Les dialogues sont emphatiques, à l’américaine, soulignés par une petite musique. On est à des années-lumière de la finesse d’un Call Me By Your Name sur un sujet similaire - les premiers émois amoureux complexifiés par un désir homosexuel. On trouvera ce que l’on peut d’intérêt dans les personnages principaux et en particulier Simon. Nick Robinson s’en sort merveilleusement bien, avec sensibilité. L’alchimie passe bien avec ses compères Katherine Langford, Alexandra Shipp et Jorge Lendeborg Jr. Ils forment un groupe dans lequel chacun est attachant à sa manière.

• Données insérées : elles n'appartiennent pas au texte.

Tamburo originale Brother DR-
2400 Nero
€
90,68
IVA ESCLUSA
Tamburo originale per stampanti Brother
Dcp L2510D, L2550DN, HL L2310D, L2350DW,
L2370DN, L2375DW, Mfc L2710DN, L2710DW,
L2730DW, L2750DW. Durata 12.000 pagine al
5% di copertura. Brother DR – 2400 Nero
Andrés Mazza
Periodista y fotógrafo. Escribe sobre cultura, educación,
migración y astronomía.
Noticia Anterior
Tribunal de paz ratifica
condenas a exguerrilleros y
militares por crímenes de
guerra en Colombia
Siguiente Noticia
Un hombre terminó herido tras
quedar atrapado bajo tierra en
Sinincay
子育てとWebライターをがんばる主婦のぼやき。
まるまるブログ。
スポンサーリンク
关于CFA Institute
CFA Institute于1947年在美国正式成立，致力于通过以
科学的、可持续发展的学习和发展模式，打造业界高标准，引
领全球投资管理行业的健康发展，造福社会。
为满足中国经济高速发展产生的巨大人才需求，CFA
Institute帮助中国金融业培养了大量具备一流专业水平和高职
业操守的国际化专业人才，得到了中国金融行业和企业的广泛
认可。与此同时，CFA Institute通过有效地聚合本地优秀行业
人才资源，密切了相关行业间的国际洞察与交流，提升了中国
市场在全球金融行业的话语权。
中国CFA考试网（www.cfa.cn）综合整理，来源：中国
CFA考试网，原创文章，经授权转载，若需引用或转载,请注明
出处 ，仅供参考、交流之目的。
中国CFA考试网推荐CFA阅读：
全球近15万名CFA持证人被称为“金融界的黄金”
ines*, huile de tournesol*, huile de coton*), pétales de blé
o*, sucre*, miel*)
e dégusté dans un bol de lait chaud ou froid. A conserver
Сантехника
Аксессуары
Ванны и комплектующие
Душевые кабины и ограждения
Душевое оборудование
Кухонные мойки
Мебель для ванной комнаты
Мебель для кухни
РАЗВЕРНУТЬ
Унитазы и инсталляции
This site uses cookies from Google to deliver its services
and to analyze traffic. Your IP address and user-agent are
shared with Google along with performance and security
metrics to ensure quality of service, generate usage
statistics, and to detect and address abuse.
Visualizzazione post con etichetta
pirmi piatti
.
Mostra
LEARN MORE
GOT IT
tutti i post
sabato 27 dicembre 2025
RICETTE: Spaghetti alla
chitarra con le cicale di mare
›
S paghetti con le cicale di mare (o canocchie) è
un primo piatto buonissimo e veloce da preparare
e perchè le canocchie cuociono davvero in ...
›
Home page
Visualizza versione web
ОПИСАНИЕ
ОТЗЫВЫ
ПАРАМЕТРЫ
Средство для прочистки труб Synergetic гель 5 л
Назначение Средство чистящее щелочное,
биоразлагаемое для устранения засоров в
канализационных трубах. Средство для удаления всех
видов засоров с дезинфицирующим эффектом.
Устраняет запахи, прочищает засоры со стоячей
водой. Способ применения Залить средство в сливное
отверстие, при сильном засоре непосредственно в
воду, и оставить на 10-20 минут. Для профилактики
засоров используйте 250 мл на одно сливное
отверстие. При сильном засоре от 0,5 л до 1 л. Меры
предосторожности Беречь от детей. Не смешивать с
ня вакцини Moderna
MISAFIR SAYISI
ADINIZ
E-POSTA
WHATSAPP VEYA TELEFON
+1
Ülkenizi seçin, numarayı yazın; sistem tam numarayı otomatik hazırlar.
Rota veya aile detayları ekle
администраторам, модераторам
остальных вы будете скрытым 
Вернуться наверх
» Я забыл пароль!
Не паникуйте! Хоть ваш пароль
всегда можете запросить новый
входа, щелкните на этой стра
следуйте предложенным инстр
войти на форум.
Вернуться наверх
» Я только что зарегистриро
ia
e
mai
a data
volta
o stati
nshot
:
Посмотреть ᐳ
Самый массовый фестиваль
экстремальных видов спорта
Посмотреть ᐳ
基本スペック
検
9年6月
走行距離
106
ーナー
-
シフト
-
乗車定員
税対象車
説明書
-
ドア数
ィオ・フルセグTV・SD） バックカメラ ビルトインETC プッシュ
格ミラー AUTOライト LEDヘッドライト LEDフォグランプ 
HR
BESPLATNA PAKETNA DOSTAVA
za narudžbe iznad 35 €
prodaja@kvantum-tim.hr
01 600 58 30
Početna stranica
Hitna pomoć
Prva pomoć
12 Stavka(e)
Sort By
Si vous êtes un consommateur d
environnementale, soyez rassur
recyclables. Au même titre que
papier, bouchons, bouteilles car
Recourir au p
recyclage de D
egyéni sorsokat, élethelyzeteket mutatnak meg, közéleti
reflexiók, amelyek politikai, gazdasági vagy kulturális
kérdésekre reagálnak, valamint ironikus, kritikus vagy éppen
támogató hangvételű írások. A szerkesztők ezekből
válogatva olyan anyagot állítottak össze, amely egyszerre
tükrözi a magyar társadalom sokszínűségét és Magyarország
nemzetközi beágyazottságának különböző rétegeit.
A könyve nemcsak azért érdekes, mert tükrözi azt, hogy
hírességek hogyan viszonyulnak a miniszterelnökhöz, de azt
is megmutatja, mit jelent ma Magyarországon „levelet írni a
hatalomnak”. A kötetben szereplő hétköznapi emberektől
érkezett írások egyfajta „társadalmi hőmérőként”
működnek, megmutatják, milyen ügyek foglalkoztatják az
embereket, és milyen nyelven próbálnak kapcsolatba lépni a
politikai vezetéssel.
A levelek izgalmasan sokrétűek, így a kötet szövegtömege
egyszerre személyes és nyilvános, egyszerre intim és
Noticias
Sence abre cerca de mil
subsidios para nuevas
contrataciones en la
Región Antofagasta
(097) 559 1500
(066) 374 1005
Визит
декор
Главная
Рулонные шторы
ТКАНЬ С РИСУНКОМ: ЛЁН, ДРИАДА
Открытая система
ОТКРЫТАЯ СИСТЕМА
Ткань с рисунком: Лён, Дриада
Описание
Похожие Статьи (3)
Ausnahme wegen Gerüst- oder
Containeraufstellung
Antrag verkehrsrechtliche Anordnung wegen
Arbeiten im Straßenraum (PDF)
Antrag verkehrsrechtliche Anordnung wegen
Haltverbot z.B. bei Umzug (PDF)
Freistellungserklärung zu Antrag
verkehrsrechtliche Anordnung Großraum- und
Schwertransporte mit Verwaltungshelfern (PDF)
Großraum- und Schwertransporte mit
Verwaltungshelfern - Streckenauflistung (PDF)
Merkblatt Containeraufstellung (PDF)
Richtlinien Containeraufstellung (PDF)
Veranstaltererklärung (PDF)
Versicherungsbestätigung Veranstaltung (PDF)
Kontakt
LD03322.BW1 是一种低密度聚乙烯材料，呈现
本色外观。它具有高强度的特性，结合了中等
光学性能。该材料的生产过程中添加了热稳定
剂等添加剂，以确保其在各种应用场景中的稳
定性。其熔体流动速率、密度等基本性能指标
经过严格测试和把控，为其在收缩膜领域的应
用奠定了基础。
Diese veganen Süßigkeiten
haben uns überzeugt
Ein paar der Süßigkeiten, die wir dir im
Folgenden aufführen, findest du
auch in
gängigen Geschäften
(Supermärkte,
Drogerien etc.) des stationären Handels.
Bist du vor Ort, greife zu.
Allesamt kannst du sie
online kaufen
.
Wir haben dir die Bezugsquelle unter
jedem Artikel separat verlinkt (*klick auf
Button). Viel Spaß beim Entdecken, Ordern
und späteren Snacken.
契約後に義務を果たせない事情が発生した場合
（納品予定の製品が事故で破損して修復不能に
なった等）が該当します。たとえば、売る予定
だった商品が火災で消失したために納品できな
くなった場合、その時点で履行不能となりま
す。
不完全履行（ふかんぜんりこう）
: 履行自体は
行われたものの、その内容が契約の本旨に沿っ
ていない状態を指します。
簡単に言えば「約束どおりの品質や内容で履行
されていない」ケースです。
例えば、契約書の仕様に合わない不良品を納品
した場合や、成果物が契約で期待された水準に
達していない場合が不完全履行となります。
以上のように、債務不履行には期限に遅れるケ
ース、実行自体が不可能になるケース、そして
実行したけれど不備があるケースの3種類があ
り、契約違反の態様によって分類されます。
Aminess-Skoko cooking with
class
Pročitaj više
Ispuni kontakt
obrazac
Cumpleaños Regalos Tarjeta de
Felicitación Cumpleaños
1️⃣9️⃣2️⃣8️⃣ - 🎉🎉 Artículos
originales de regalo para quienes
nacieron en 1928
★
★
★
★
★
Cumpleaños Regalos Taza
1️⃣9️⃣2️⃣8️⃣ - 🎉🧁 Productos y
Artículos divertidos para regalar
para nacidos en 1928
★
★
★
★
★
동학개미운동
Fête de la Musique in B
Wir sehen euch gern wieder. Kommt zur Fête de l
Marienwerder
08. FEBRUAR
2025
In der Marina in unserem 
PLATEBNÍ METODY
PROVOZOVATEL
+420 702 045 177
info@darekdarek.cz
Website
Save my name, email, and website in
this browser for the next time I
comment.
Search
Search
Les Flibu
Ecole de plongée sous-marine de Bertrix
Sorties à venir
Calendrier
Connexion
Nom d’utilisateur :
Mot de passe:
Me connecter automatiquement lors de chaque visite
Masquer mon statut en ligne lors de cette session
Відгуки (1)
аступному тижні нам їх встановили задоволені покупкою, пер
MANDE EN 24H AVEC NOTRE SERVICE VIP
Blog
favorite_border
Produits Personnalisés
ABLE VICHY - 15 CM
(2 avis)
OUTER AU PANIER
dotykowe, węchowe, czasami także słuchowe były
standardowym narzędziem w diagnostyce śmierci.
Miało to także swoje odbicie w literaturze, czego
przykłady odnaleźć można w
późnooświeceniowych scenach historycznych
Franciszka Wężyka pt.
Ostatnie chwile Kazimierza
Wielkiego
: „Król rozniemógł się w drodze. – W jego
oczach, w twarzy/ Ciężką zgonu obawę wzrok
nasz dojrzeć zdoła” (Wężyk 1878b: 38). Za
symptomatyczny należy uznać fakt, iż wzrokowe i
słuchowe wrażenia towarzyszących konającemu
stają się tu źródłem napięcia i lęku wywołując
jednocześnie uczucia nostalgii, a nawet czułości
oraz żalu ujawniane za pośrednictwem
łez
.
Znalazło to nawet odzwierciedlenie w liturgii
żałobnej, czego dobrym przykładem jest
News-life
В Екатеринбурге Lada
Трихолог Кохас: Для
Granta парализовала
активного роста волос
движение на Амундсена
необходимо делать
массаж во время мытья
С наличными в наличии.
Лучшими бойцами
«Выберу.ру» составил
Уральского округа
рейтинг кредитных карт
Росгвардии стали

Il faut voir en Love, Simon le début de quelque chose, d’une évolution positive du cinéma grand public. A l’heure où on bride les personnages homosexuels dans les blockbusters (Dumbledore dans Les Animaux Fantastiques : Les Crimes de Grindelwald, Zia Rodriguez dans Jurassic World : Fallen Kingdom), la Fox n'a pas peur de produire un film montrant une romance gay, comme elle l’aurait simplement fait avec des hétérosexuels. Pas que, le film n'a pas peur d'afficher une diversité ethnique à l'écran avec des rôles donnés à des personnages de couleur. Comme un noir homosexuel, ou un autre à la fois noir et juif.

Ce n'est pas grand chose dans le cadre du scénario et pourtant si important dans le contexte actuel. Il faudra visiblement se repencher sur son cas dans quelques années pour constater, on l’espère, que les mentalités auront progressé et permettront de proposer la même chose, en mieux. La sortie de Love, Simon pourra être marquée d’une pierre blanche, symbole d'un début de changement dans l'industrie. Ses défauts passeront derrière son importance historique. Cela, hélas, il faudra des années pour s’en rendre compte.

 

Love, Simon de Greg Berlanti, en salle le 27 juin 2018. Ci-dessus la bande annonce.

Conclusion

Note de la rédaction

Toutes ses bonnes intentions n'élèvent pas "Love, Simon" au-delà de la masse des teen movies américains.